Stored dataset items:
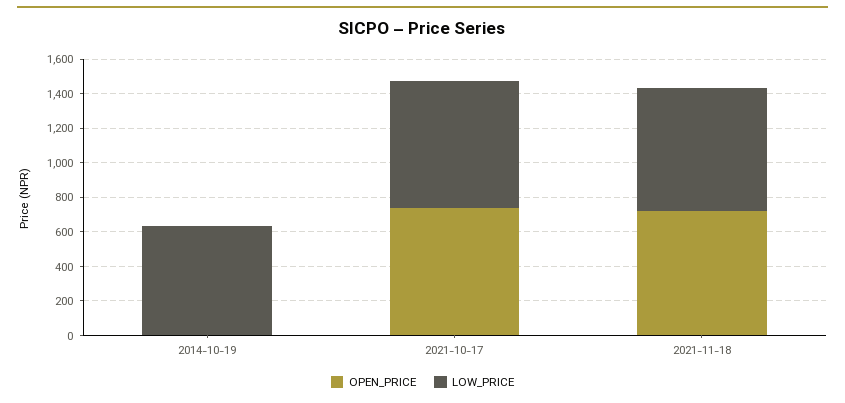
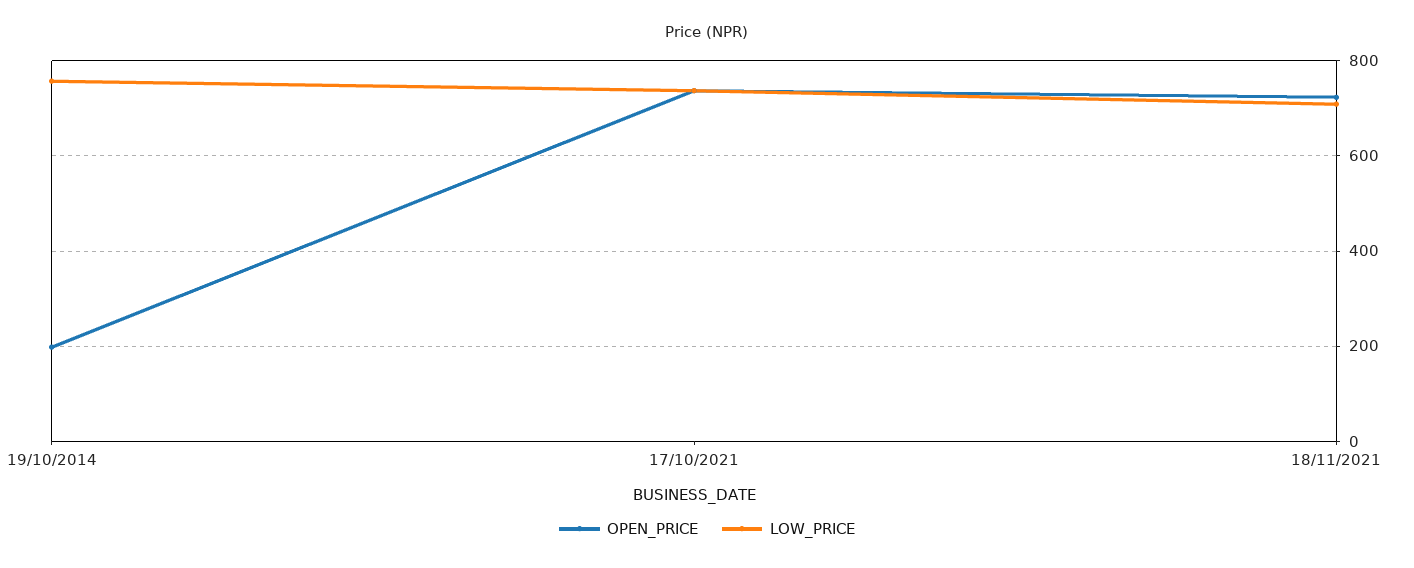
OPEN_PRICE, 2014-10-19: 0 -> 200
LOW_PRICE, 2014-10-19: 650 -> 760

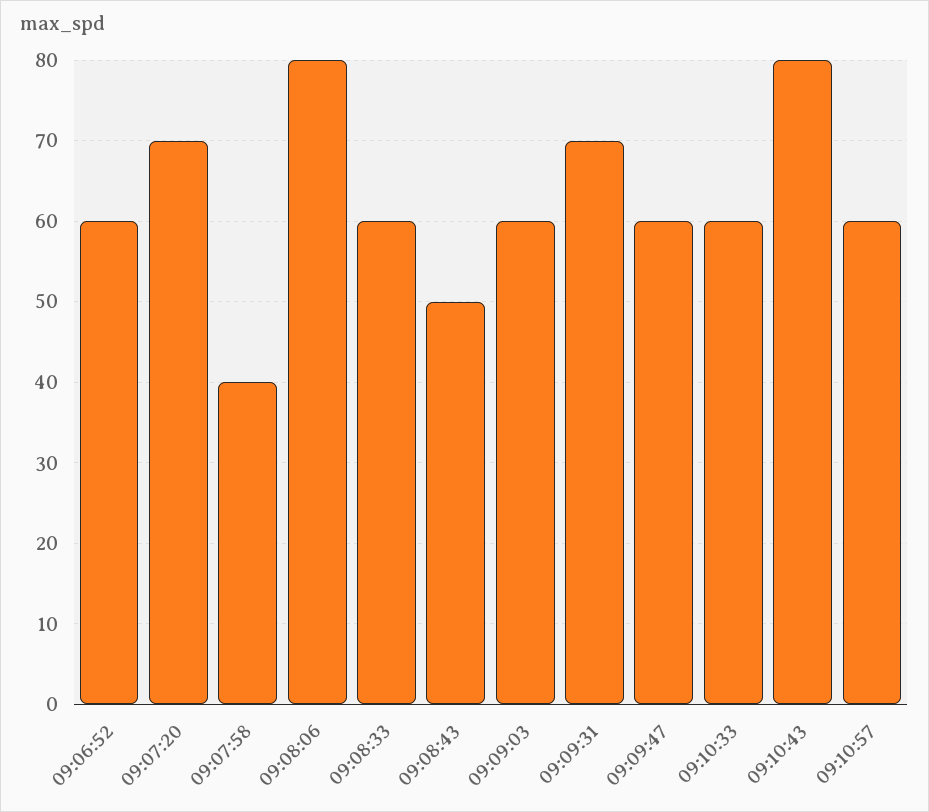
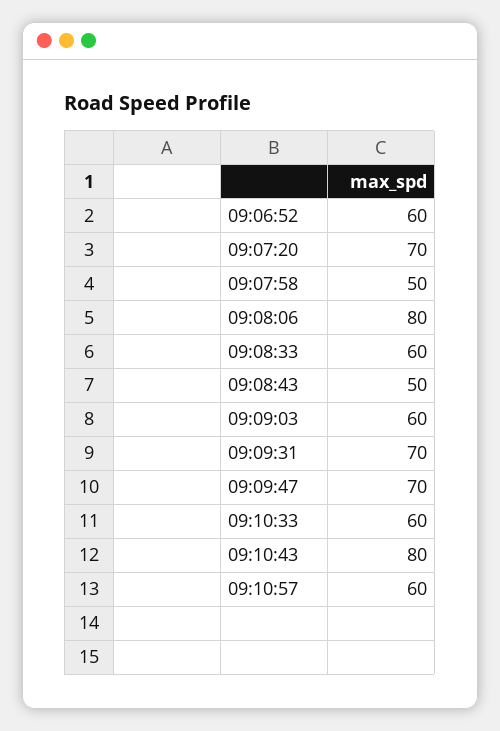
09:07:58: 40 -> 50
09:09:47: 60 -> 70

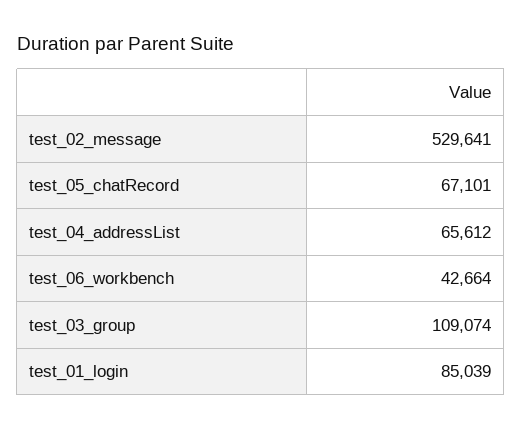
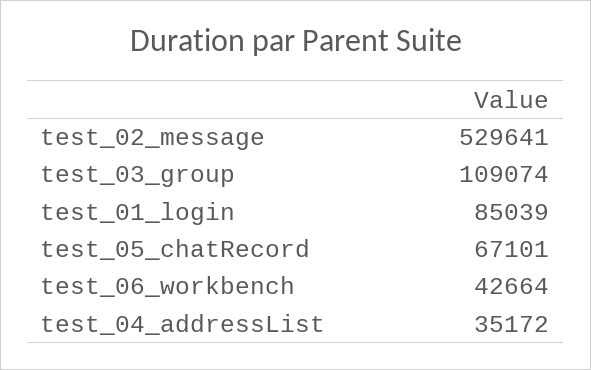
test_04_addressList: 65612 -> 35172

Action item:
When you copy the data, keep every line exact and leave out each picture.

Task response:
OPEN_PRICE, 2014-10-19: 0 -> 200
LOW_PRICE, 2014-10-19: 650 -> 760

09:07:58: 40 -> 50
09:09:47: 60 -> 70

test_04_addressList: 65612 -> 35172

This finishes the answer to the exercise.